Run an Ollama server on <ServerlessTooltip /> CPU <WorkersTooltip /> for LLM inference. This tutorial focuses on CPU compute, but you can also select a GPU for faster performance.

## Requirements

Before starting, you'll need:

* A Runpod account with credits.
* (Optional) A [network volume](/storage/network-volumes) to store models.

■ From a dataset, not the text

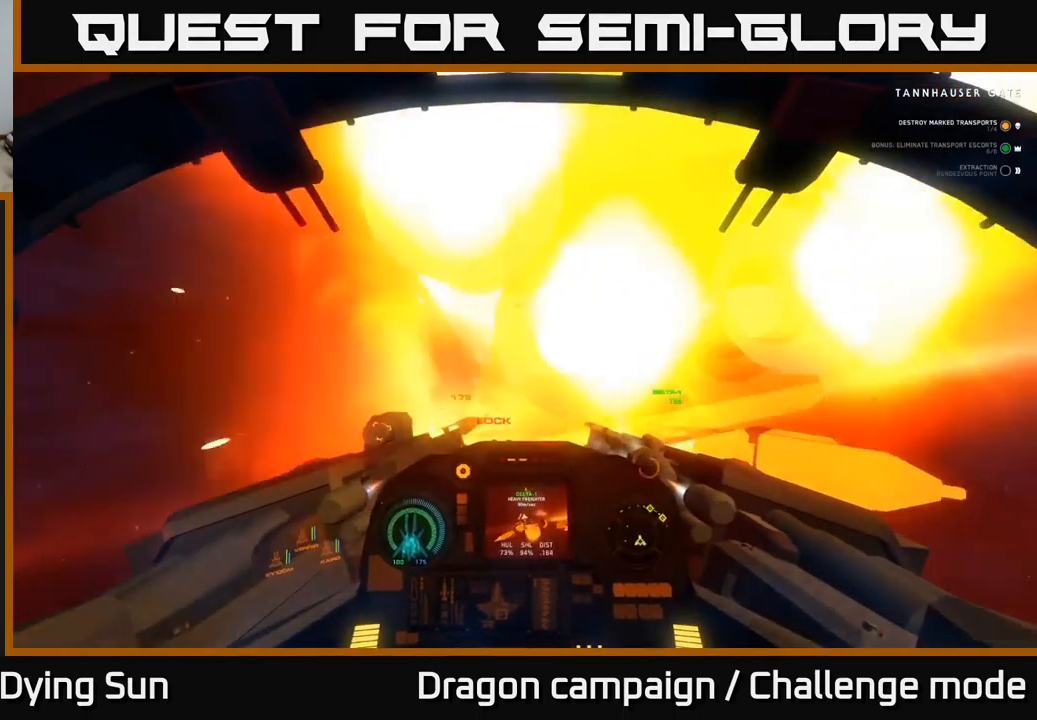
{"buttons": [], "left_stick": "down", "right_stick": "right", "events": [[50, "R2", "down"], [117, "R2", "up"], [150, "right_stick", "center"], [200, "right_stick", "up-right"], [217, "R2", "down"], [283, "right_stick", "up"], [300, "R2", "up"], [367, "R2", "down"], [450, "R2", "up"], [467, "right_stick", "right"]]}
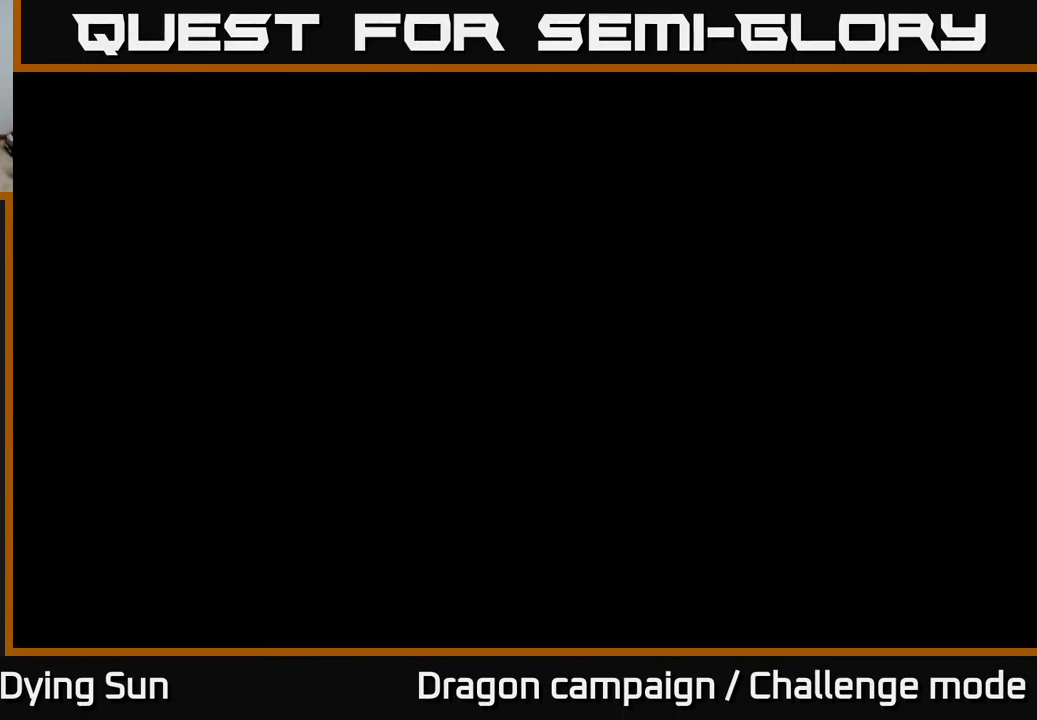
{"buttons": [], "left_stick": "center", "right_stick": "center", "events": [[33, "R2", "down"], [150, "R2", "up"], [233, "R2", "down"], [267, "right_stick", "center"], [367, "R2", "up"], [383, "left_stick", "center"]]}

## Step 1: Deploy a Serverless endpoint

<Tip>
  We recommend attaching a [network volume](/storage/network-volumes) to store downloaded models. Without a network volume, the worker downloads the model on every cold start, increasing latency. You can attach a network volume to your endpoint after it's deployed.
</Tip>

1. Log in to the [Runpod console](https://www.console.runpod.io/console/home).
2. Navigate to **Serverless** and select **New Endpoint**.
3. Choose **CPU** and select a configuration (for example, 8 vCPUs and 16 GB RAM).
4. Configure your worker settings as needed.
5. In the **Container Image** field, enter: `pooyaharatian/runpod-ollama:0.0.8`
6. In the **Container Start Command** field, enter the model name (for example, `orca-mini` or `llama3.1`). See the [Ollama library](https://ollama.com/library) for available models.
7. Allocate at least 20 GB of container disk space.
8. (Optional) Add an environment variable with key `OLLAMA_MODELS` and value `/runpod-volume` to store models on your attached network volume.
9. Select **Deploy**.

Wait for the model to download and the worker to become ready.

## Step 2: Send a request

Once your endpoint is deployed:

1. Go to the **Requests** section in the Runpod console.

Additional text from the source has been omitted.